Problem details: In the dialysis access text, what was the primary failure rate of AVFs in 2013?

Page text:
Of the total number of 951 permanent VA used in 2013 group, 47.7% were AVFs, 3.3% AVGs and 49% were TCs. Among 210 temporary catheters 164 (78%) were placed in the jugular vein and 46 (22%) in the femoral vein; whereas in 2003, from the total number of 412 permanent VA, 97.3% were AVFs, 1% AVGs and 1.7% were TCs and among 207 temporary catheter used during dialysis 145 (70%) were placed in jugular vein, 39 (18.8%) in the femoral vein and 23 (11.2%) in subclavian vein.

In 2003, 53.1% of AVFs were placed in wrist (radiocephalic), whereas in 2013 only 9.5% of AVFs placed in the wrist and the entire was in elbow (brachiocephalic).

The 1, 2, 3 and 5 years AVF survival were 79.4%, 61.2%, 47.3%, and 31.5%, respectively, in 2013 [Figure 3] versus 80%, 78%, 73%, and 69% in 2003. Primary failure of AVF was 8.2% in 2013 versus 13% in 2003.

Arteriovenous fistula survival by Kaplan–Meier in 2013
Figure 3
Arteriovenous fistula survival by Kaplan–Meier in 2013

The graft use increased slightly from 2003 to 2013 at a constant low level (0.6% vs. 2.8% [P = 0.03]).

The maximum number of accesses that each patient used during dialysis was seven in 2013. The number of accesses used by each patient in two studies is shown in Table 2.

Table 2 Numbers of permanent access used by each patient in 2013 and 2003

The following results were obtained from the study population in 2013. These variable were not evaluated in 2003.

Before the start of HD therapy 212 (39.5%) patients had AV fistula. The mean duration from placing an AV fistula until starting HD was 11 ± 24 months (minimum 1 and maximum 144 months). Among these patients, 190 (35.4%) used an AV fistula as their first AV access. Among the created fistula for dialysis patients, 97% of them were placed by a vascular surgeon and mean duration of use was 40 ± 44 months. A total of 110 patients (20.6%) had no fistula or graft.

The mean use duration of temporary catheter was 42 ± 18 days for jugular CVC (minimum of 1 week up to 4 months) and 11 ± 6 days (minimum of 1 week up to 1 month) for femoral CVC. The mean use duration of permanent catheter was 11 ± 8 months (minimum of 2 weeks up to 42 months).

Forty-seven patients underwent kidney transplantation, with a mean graft survival of 74 ± 51 (range 0 -192) months.

Discussion

The periodic review of access for HD needs to be performed by all dialysis units in order to monitor their adequacy in observation of the international guidelines. Accordingly, an investigation was performed in HD units to analyze the changes observed in the profile of the VA used in 2013 compared to that in 2003 in the same dialysis units.

Data extracts:
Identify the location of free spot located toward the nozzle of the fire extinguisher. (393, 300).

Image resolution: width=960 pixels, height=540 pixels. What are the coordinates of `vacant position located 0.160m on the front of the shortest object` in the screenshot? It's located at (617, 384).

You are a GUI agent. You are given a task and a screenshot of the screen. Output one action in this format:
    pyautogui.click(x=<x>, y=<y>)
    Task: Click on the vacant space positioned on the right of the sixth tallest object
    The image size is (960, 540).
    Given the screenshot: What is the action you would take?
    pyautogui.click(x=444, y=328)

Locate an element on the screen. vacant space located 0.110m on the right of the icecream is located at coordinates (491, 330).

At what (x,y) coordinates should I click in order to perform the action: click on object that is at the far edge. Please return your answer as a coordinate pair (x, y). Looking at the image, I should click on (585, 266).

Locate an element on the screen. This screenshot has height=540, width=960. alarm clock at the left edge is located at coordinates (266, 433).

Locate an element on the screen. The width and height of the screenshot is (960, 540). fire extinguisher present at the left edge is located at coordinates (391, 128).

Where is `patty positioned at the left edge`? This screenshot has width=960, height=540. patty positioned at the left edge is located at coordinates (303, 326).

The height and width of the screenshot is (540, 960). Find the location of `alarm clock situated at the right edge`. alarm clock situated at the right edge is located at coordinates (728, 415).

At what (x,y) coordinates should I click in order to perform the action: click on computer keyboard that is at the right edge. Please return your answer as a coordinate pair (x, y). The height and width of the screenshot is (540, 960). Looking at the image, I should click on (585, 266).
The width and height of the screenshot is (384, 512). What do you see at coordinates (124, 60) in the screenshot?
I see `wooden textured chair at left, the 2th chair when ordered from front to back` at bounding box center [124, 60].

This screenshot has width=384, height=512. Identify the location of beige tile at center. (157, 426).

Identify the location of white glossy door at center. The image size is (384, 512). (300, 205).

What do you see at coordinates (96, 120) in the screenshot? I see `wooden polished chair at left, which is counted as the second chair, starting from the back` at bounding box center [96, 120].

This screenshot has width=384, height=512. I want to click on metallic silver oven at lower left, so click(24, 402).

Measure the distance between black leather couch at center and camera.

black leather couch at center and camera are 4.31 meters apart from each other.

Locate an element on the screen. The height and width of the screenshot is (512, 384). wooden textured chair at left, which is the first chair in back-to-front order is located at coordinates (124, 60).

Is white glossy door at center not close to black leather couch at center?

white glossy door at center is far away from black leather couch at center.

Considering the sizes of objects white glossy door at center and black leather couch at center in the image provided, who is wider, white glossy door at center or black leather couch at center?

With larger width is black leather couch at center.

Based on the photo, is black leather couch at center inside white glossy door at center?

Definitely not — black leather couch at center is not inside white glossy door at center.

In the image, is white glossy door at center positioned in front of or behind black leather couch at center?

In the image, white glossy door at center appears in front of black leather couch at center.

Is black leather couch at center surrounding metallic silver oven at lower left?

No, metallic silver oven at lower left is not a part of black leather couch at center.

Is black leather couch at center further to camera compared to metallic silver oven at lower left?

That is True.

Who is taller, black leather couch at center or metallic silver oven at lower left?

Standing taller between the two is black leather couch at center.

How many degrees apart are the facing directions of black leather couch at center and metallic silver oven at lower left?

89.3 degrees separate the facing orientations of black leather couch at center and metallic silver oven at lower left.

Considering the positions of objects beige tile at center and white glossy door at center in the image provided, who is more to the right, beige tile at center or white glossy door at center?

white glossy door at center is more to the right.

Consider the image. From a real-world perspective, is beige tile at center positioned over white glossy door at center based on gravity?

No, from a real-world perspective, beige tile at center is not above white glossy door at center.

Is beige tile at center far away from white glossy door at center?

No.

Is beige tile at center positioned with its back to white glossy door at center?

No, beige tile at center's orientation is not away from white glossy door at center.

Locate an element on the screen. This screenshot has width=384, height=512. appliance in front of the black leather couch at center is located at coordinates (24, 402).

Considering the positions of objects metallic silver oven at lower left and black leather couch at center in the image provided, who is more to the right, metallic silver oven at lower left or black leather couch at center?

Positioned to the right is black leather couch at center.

Task output: 8.2%